Given text =
If you're interested in more Battlefield V information there is an interview with the developers that touches on subjects like monetization, and of course the announcement of the release delay to polish the game more.

The optimisations are many, but the fact remains that ray tracing like this is still vastly expensive from a computational perspective, even with dedicated hardware acceleration. The RTX implementation as it stands right now is designed to keep you above 1080p60 on an RTX 2080 Ti. The demo stations were locked to the 1080p resolution of the attached high refresh rate display, but the internal scaler allowed us to simulate 1440p and 4K resolutions. On the former, we eyeballed frame-rates in the 40-50fps area but 4K plummets into sub-30 territory. Chatting with DICE later, there was surprise that the game was running at all with 4K and RTX enabled. It really is early days with the implementation and final hardware, so even thedevelopers are not entirely sure of how far things can be pushed.
 
Why really bother implementing Ray tracing in a Multiplayer platform where most competitive players kill the video settings for more lag free responsiveness to getting more frags ?
 
Why really bother implementing Ray tracing in a Multiplayer platform where most competitive players kill the video settings for more lag free responsiveness to getting more frags ?

Why bother making graphic better at ALL then? because EVERY multiplayer gamer turns off ALL the settings ALL THE TIME, so NOBODY EVER uses high-graphics settings, and it by no means acts as a driving force to sell higher-end PC hardware...
 
Why really bother implementing Ray tracing in a Multiplayer platform where most competitive players kill the video settings for more lag free responsiveness to getting more frags ?

Material =
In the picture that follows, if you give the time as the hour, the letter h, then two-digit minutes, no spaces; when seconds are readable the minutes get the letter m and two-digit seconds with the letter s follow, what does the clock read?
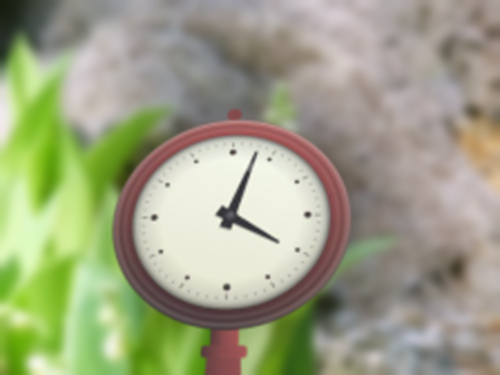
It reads 4h03
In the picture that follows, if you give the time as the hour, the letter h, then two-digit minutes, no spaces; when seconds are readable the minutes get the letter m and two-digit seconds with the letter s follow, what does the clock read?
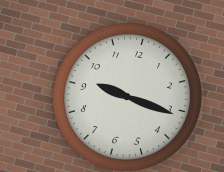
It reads 9h16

Work instructions =
Can you return the passage of the Battlefield V ray tracing text between "The optimisations are" and "can be pushed.", inclusive, copied word for word?

Written solution =
The optimisations are many, but the fact remains that ray tracing like this is still vastly expensive from a computational perspective, even with dedicated hardware acceleration. The RTX implementation as it stands right now is designed to keep you above 1080p60 on an RTX 2080 Ti. The demo stations were locked to the 1080p resolution of the attached high refresh rate display, but the internal scaler allowed us to simulate 1440p and 4K resolutions. On the former, we eyeballed frame-rates in the 40-50fps area but 4K plummets into sub-30 territory. Chatting with DICE later, there was surprise that the game was running at all with 4K and RTX enabled. It really is early days with the implementation and final hardware, so even thedevelopers are not entirely sure of how far things can be pushed.